___ Gösterilen metin ___
Sayfalar

18 Temmuz 2024 Perşembe

YAĞMURLU ALANKIYI; BAYINDIR'IN YAYLASI'NDA...

23 Mayıs 2024
İbrahim Fidanoğlu
 
Sezonun son yürüyüşünü bugün Bayındır’ın yaylası olarak bilinen Alankıyı’da gerçekleştirdik. Yağmur olasılığı gün boyu yüksekti; sonunda nasibimizi dağların yükseklerinde fazlasıyla aldık. Sabah Kemalpaşa üzerinden Yiğitler’e doğru ilerleyen bir rotayı takip ettik. Yiğitler deresine varmadan baraj inşaatı nedeniyle daha yüksek bir rakıma taşınan yeni yol üzerinden Alankıyı’ya ulaştığımızda saat 11 civarıydı.
 
Alankıyı girişinde; çeşme başında...
(Mayıs 2024)
 
Yaban gülleri ya da kuşburnu çiçekleri
(Mayıs 2024)
 
Yağmurdan sonra; Alankıyı Yaylası'na bakış
(Mayıs 2024)
 
Alankıyı, yaz aylarının kalabalıklığından oldukça uzak ve sakindi. Bahçeler arasından gelen birkaç insan sesi ve köpek havlamaları dışında sabahın mahmurluğu vardı ortalıkta. Arabayı buralara her uğradığımızda yaptığımız gibi meydandaki çeşmenin karşısında bulunan caminin yakınlarına bıraktık.
 
Dağa Kaçtım gezginleri; Alankıyı yaylasında...
(Mayıs 2024)
 
Defne yapraklı Girit ladenleri; her yerde...
(Mayıs 2024)
 
Ceviz bahçelerinde; Alankıyı'da...
(Mayıs 2024)
 

Bugün Alankıyı yaylasının kuzeyindeki sırtlarda dolaştık. Daha önceden yaylada yaptığımız yürüyüşlerde güney ve batıya doğru ilerleyen rotaları takip etmiştik. Bugünkü yürüyüşümüz, kuzeye doğru yaptığımız ilk yürüyüş oldu. Sık kızılçam örtüsü içinde seyreden yürüyüşümüzde zaman zaman indiren şiddetli sağanaklar ve orman işçilerinin radikal kesim faaliyetleri karşılaştığımız önemli anlardı. Toplamda 13 km civarında bir yürüyüş yaptık.
 
Alankıyı deresi boyunca yaban gülleri (rosa canina'lar)
(Mayıs 2024)

Defne yapraklı Girit ladenleri; beyaz çiçekli...
(Mayıs 2024)

Pembe renkli çiçekleriyle normal yapraklı Girit ladenleri
(Mayıs 2024)
___ Sağlanan öğeler ___
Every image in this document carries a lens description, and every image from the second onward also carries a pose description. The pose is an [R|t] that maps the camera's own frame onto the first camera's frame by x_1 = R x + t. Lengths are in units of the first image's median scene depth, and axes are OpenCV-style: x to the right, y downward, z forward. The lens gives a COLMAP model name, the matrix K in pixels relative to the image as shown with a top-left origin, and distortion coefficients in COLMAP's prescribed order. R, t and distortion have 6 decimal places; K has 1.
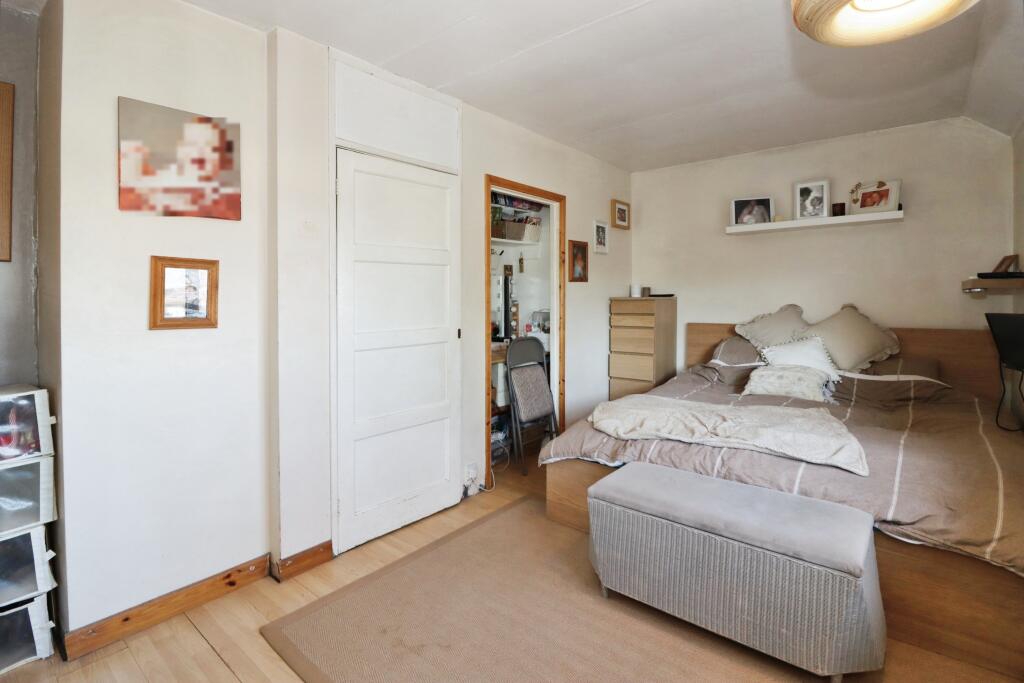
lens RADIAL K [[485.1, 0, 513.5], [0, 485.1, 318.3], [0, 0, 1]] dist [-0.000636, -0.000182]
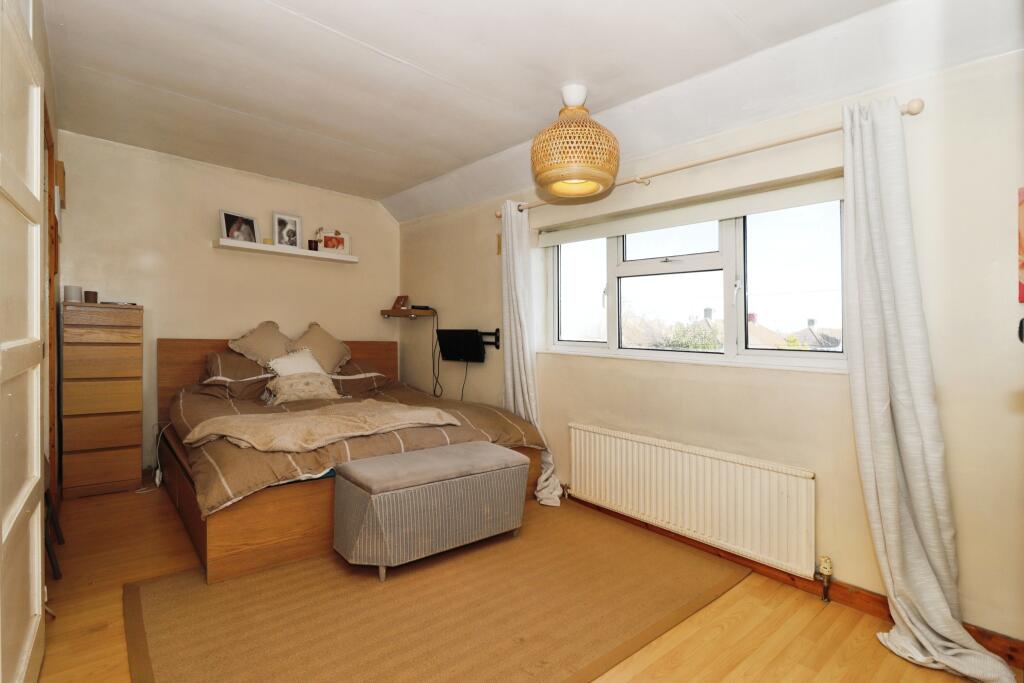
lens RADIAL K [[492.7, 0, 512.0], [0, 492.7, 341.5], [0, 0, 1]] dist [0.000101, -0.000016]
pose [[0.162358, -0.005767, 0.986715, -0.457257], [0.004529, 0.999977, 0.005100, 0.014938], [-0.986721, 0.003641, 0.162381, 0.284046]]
___
___ Sağlanan öğeler ___
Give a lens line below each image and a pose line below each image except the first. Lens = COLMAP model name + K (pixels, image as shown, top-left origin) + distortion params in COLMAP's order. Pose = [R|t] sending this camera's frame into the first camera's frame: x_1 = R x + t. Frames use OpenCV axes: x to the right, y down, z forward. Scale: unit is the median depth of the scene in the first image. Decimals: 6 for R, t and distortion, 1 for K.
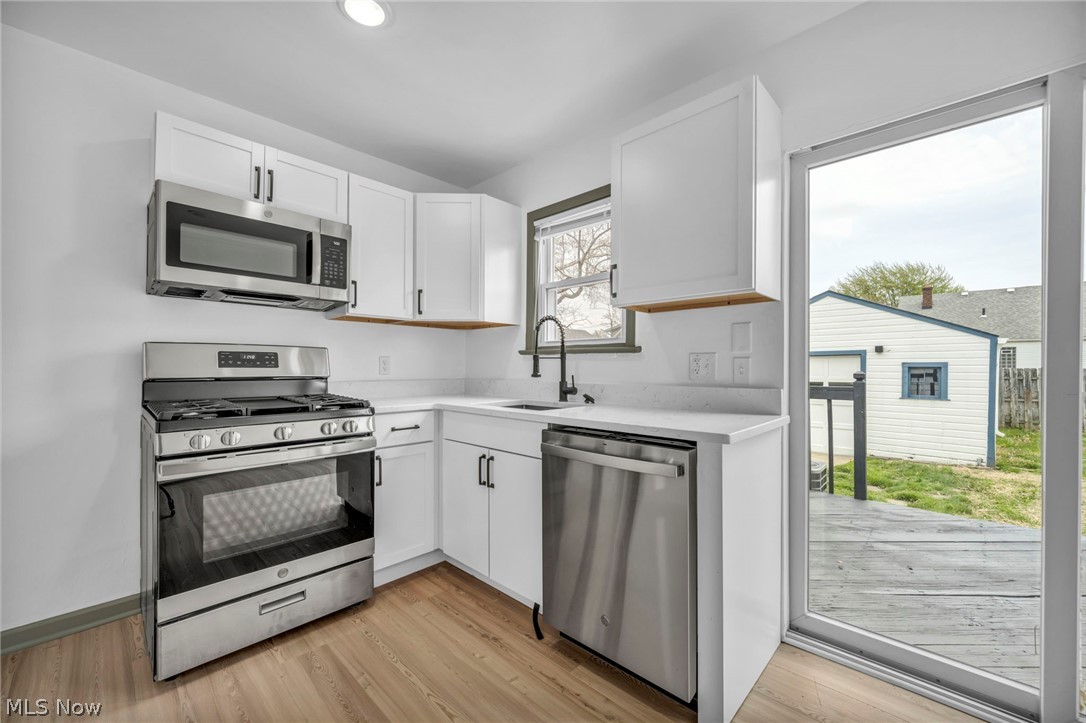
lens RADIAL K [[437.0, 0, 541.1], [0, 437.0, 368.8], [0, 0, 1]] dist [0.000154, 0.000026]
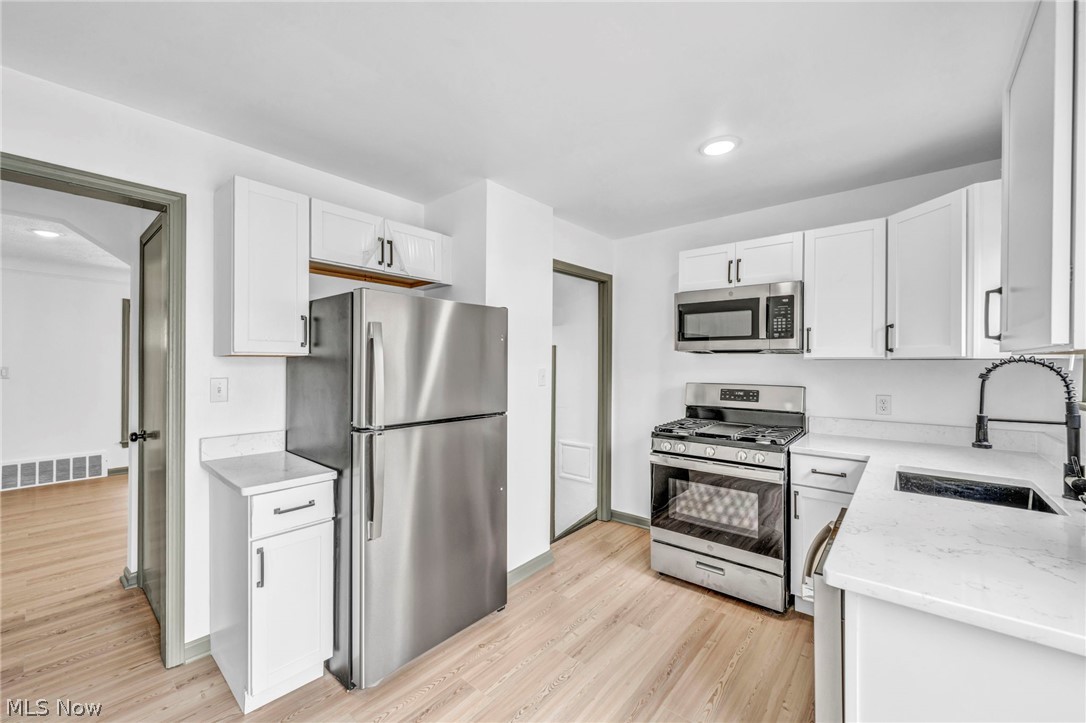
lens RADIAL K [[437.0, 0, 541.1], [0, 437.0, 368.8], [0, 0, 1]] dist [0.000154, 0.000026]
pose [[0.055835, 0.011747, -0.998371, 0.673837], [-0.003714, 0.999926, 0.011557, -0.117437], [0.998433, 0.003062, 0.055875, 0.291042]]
___
___ Sağlanan öğeler ___
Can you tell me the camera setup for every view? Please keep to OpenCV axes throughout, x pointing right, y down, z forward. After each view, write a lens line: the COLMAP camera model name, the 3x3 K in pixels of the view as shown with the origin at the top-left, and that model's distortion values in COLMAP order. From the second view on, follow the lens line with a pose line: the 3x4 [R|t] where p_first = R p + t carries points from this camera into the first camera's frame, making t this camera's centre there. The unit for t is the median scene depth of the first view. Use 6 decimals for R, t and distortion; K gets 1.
___
> _Yönergeniz_
Alankıyı yürüyüşünü anlatan yazıda "Bugün Alankıyı yaylasının" ile başlayıp "bir yürüyüş yaptık." ile biten bölümü harfi harfine aktarın.

> _Alıştırma yanıtı_
Bugün Alankıyı yaylasının kuzeyindeki sırtlarda dolaştık. Daha önceden yaylada yaptığımız yürüyüşlerde güney ve batıya doğru ilerleyen rotaları takip etmiştik. Bugünkü yürüyüşümüz, kuzeye doğru yaptığımız ilk yürüyüş oldu. Sık kızılçam örtüsü içinde seyreden yürüyüşümüzde zaman zaman indiren şiddetli sağanaklar ve orman işçilerinin radikal kesim faaliyetleri karşılaştığımız önemli anlardı. Toplamda 13 km civarında bir yürüyüş yaptık.